There sure are some pretty decent tracks lurking in their debut long-player, Ethereal. “The Charm Of The Sirens”, for instance, is ripped with the kind of base-level addictive chorus that will see the crowd surging forward at their live shows – especially if Threat Signal’s Jon Howard makes an appearance, as he does here. It bursts forth from the wandering miasma of fascinating, spaced-out layering that surrounds it.
Tracks like “Genetic” and “Don’t Let Us Fall Into Temptation” match the scarring rawness of Julián del Sol’s vocal roar to the duelling guitar squall and well-timed mini-beatdowns. Sure, the click on the kick pedal is inevitably going to receive some hate, but the charged atmosphere of these bruisers will invigorate; veins will pulse on foreheads; we’ll be ready for action. And at the other end of the scale? The closer, “Gliese 581c”, is an oddity of gentile beauty.
Elsewhere, the main problem is the lack of track-to-track cohesion. Rather than an album, it feels like three EPs thrown together – 5FDP-lite ballads that give way to grim All Shall Perish ear-melters. In a nutshell, I give you “Shattered Breath”. It divides it’s time between serenading you and ripping your face off. It’s as if soft rock breathed out hard rock which breathed out a screaming metal bastard. It’s an utter lunatic of a track.
They even have a crack at cutting out the really heavy sections and leave us with the stumblingly morbid atrocity of “Rain”. Oh, and that track goes on for seven minutes – every time the track rolled around and the guitar solo kicked in, I found myself gnawing my own fingers, desperately resisting the desire to mash at the skip button. The segueing between the constituent sections of “Ether Ruins” is slightly neater but match it up to any tracks that the Basick brigade of Aliases, Visions or Circles recently managed and it falls short of impact.

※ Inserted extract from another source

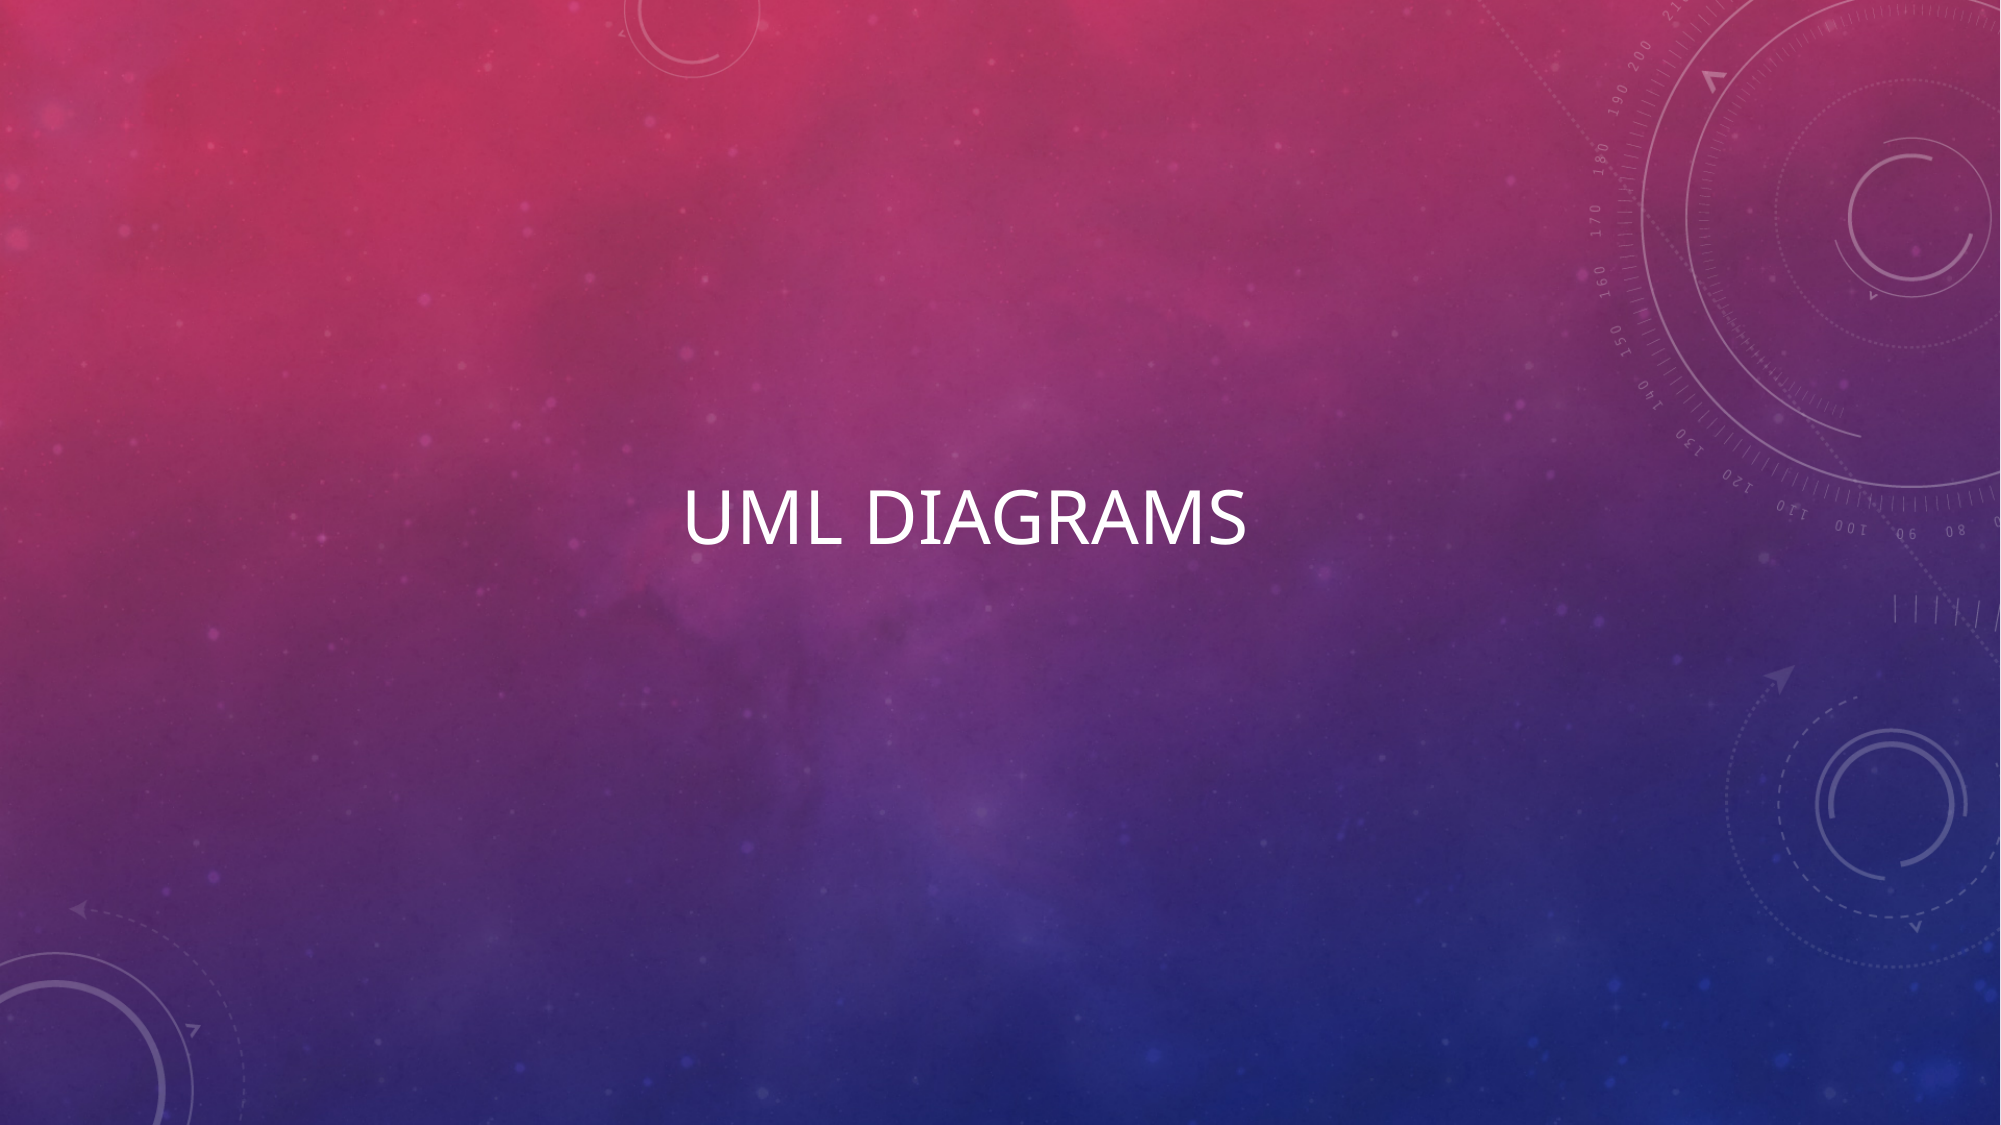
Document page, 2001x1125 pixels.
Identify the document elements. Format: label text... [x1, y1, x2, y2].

picture [0, 0, 2001, 1125]
title UML DIAGRAMS [134, 395, 1797, 635]
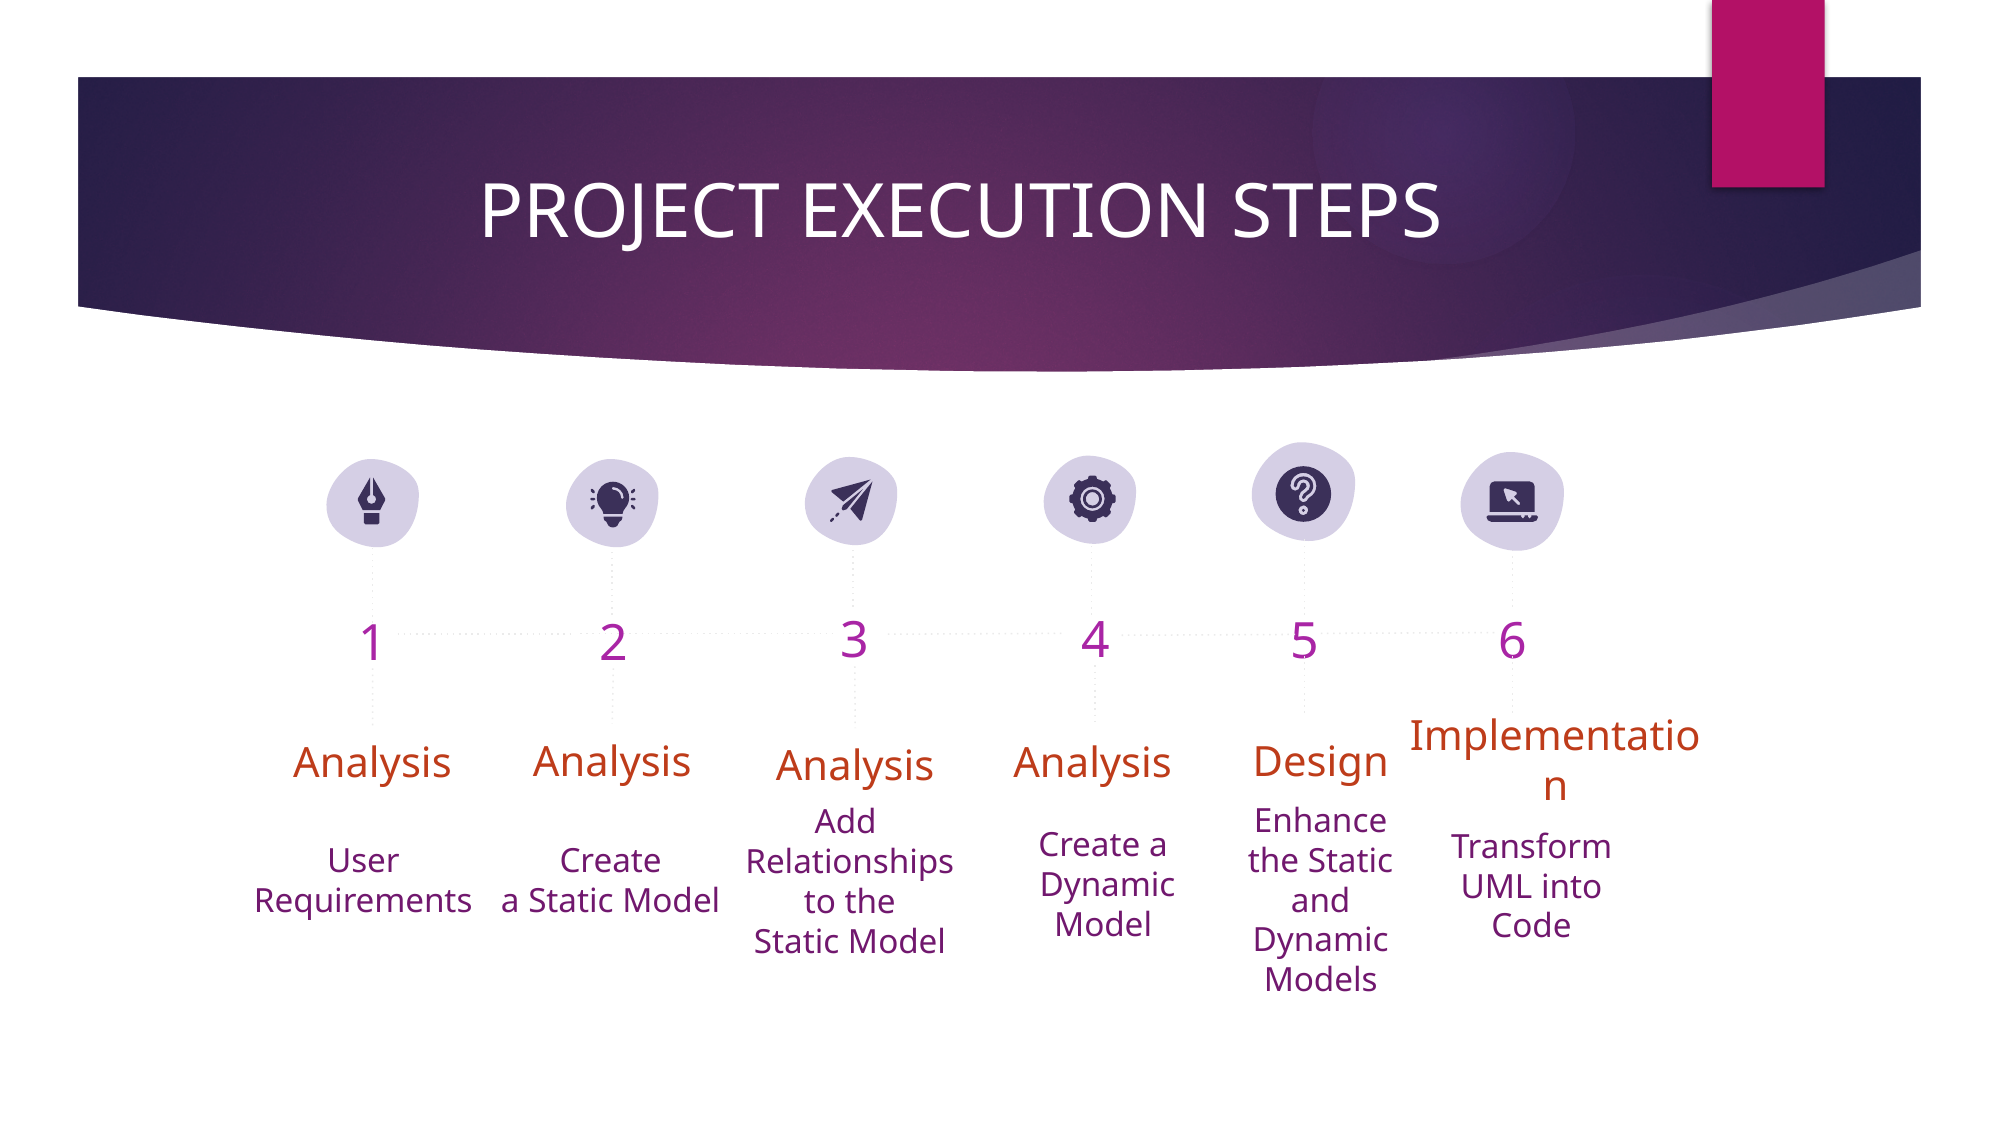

They try all manner of electronic distractions, emotive pianos and squealing solos, even tricks like walking the sound from speaker to speaker, but nothing can seemingly save each track and, by design, this album from mediocrity. And their worst faux-pas of all? By opening the album with their weakest track, “Sumeria”. It opens with a formulaic, echoing, heartbeat thrum, and an oddly-warping arpeggio that skids into a technical metal smorgasboard ripped with tone-deaf screams and cleans. Given the spasmodic nature of the song construction, which in itself is unsettling, you are left with little but the gutless chorus accessible, so the listener clings to it desperately like it’s a sinking ship.
A well-read movie critic once eloquently described the first Transformers flick as the equivalent of director, Michael Bay, “beating his chest and waving his penis at us for a couple of hours” – a brilliant summation of a man who chose not to include a similar standard of character development, plot implementation or transition to that which he achieved in either The Rock or the Bad Boys movies. This pretty much sums up how I feel about Overdown and their album Ethereal. If the band has the skills but no dedicated plan on how to implement them, this is what you get. It’s maddening. Fingers crossed then, that for the next album, the Spaniards will spend as much time working their minds as they have working their willies.